New in Screaming Frog SEO Spider 5.0 (Sep 8, 2015)

  • Google Search Analytics Integration:
  • You can now connect to the Google Search Analytics API and pull in impression, click, CTR and average position data from your Search Console profile. Alongside Google Analytics integration, this should be valuable for Panda and content audits respectively.
  • We were part of the Search Analytics beta, so have had this for some time internally, but delayed the release a little, while we finished off a couple of other new features detailed below, for a larger release
  • For those already familiar with our Google Analytics integration, the set-up is virtually the same. You just need to give permission to our app to access data under ‘Configuration > API Access > Google Search Console’ –
  • The Search Analytics API doesn’t provide us with the account name in the same way as the Analytics integration, so once connected it will appear as ‘New Account’, which you can rename manually for now.
  • You can then select the relevant site profile, date range, device results (desktop, tablet or mobile) and country filter. Similar again to our GA integration, we have some common URL matching scenarios covered, such as matching trailing and non trailing slash URLs and case sensitivity.

···

## How to complete this task
Continue the release notes for Screaming Frog SEO Spider 5.0, starting right after their final sentence.

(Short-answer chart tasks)
···

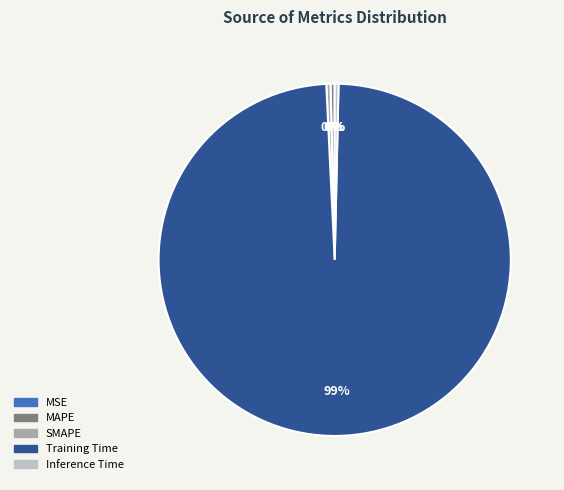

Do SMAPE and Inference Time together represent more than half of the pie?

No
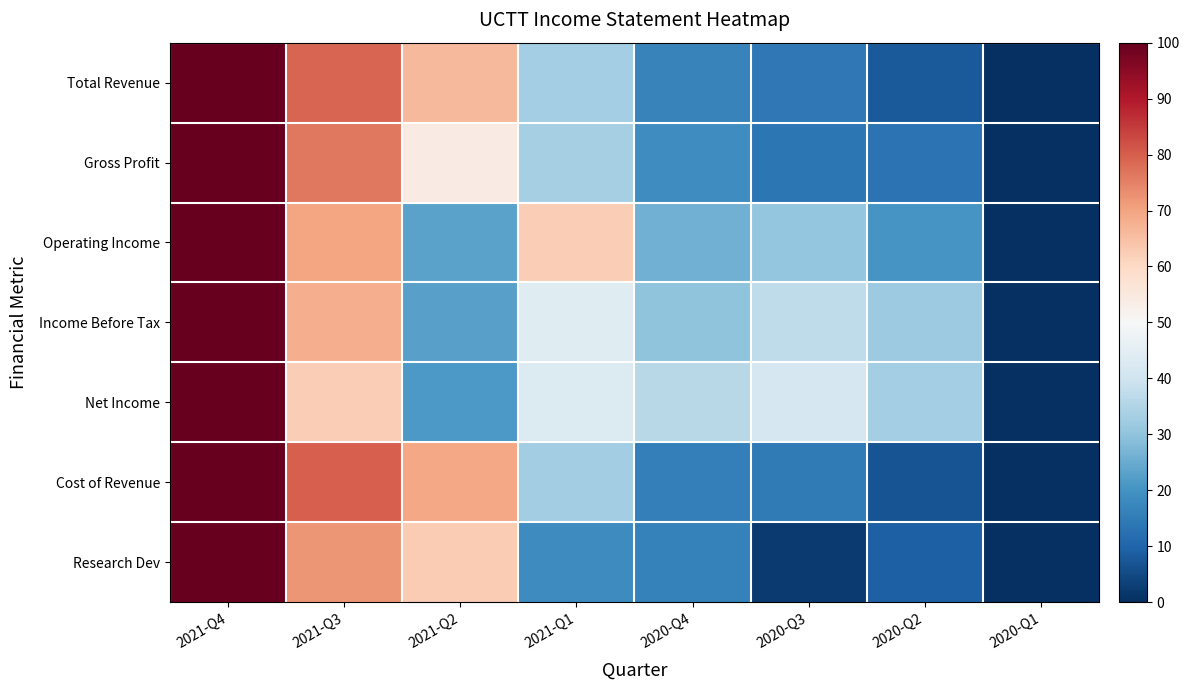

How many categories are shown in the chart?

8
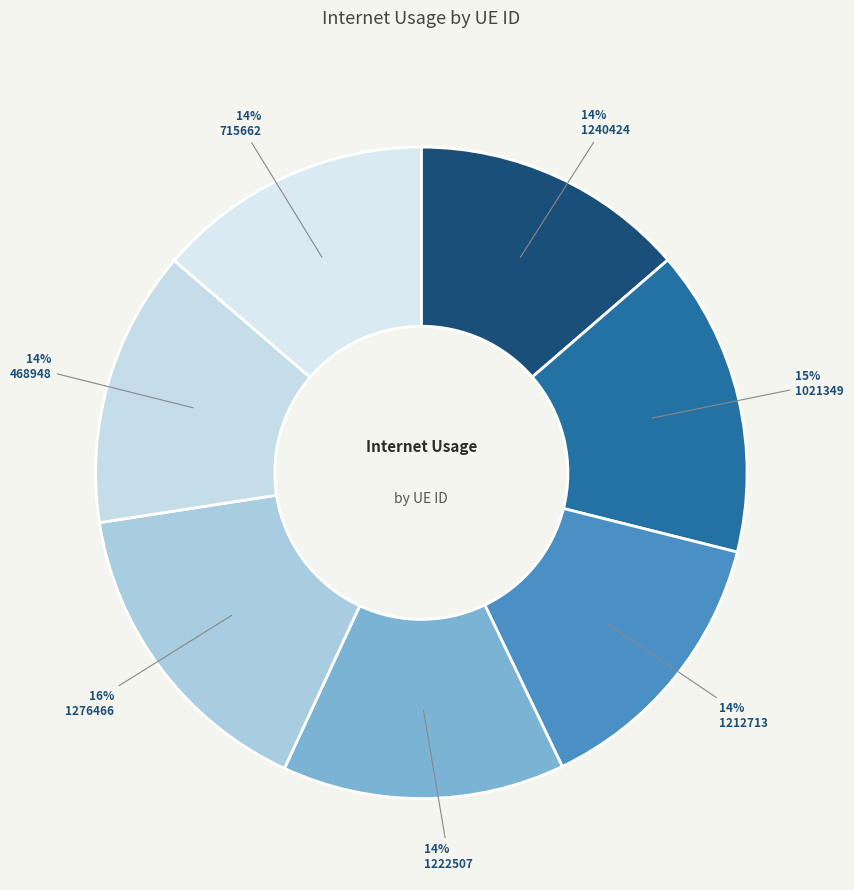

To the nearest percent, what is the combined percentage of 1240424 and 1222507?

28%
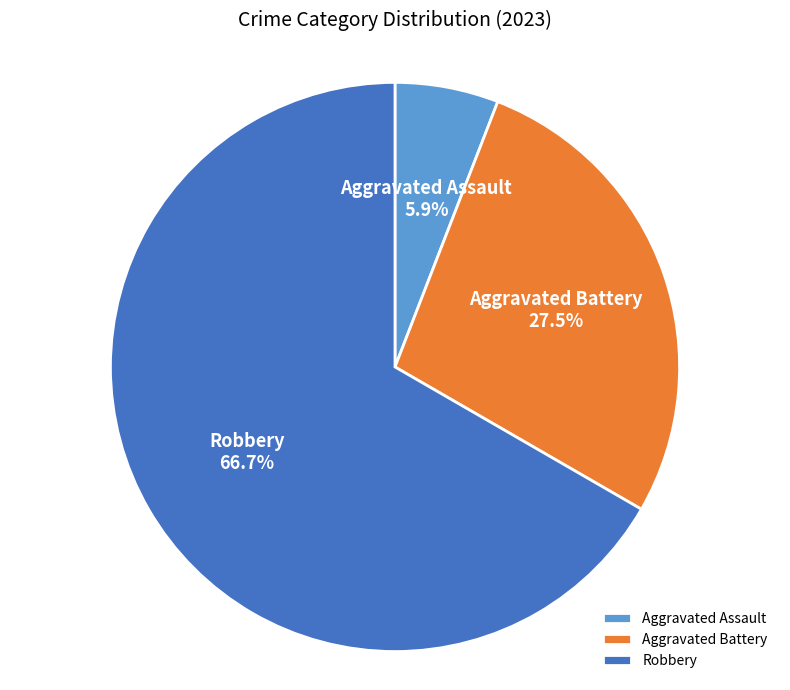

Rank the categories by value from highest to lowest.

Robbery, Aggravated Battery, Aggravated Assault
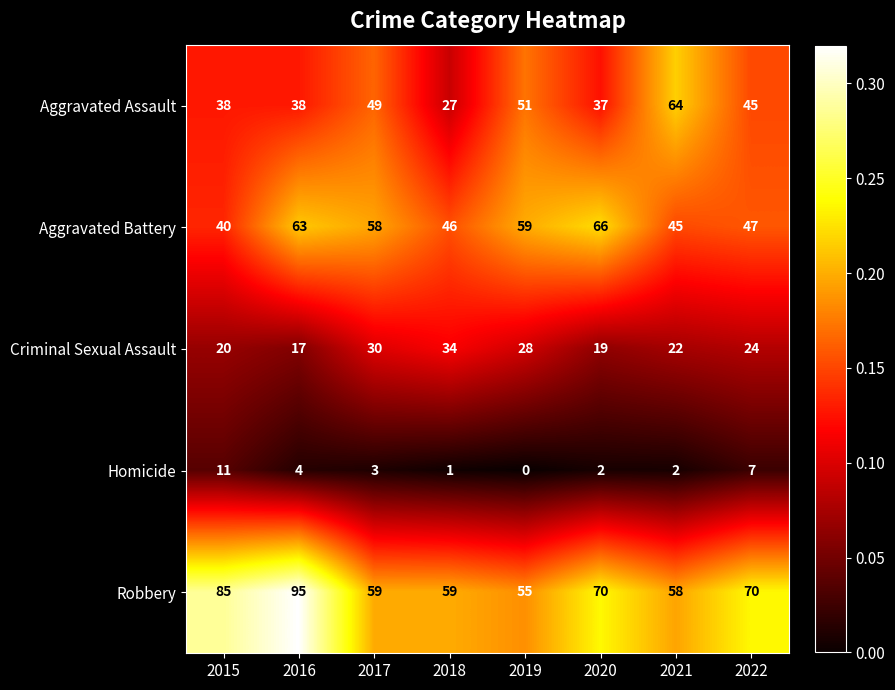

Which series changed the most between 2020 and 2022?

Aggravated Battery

···

## Response
  • When you hit ‘Start’ and the API progress bar has reached 100%, data will appear in real time during the crawl under the ‘Search Console’ tab, and dynamically within columns at the far right in the ‘Internal’ tab if you’d like to export all data together.
  • There’s a couple of filters currently for ‘Clicks Above 0’ when a URL has at least a single click, and ‘No GSC Data’, when the Google Search Analytics API did not return any data for the URL.
  • The API is currently limited to 5k rows of data, which we hope Google will increase over time. We plan to extend our integration further as well, but at the moment the Search Console API is fairly limited.
  • View & Audit URLs Blocked By Robots.txt:
  • You can now view URLs disallowed by the robots.txt protocol during a crawl.
  • Disallowed URLs will appear with a ‘status’ as ‘Blocked by Robots.txt’ and there’s a new ‘Blocked by Robots.txt’ filter under the ‘Response Codes’ tab, where these can be viewed efficiently.
  • The ‘Blocked by Robots.txt’ filter also displays a ‘Matched Robots.txt Line’ column, which provides the line number and disallow path of the robots.txt entry that’s excluding each URL. This should make auditing robots.txt files simple!
  • Historically the SEO Spider hasn’t shown URLs that are disallowed by robots.txt in the interface (they were only available via the logs). I always felt that it wasn’t required as users should know already what URLs are being blocked, and whether robots.txt should be ignored in the configuration.
  • However, there are plenty of scenarios where using robots.txt to control crawling and understanding quickly what URLs are blocked by robots.txt is valuable, and it’s something that has been requested by users over the years. We have therefore introduced it as an optional configuration, for both internal and external URLs in a crawl. If you’d prefer to not see URLs blocked by robots.txt in the crawl, then simply untick the relevant boxes.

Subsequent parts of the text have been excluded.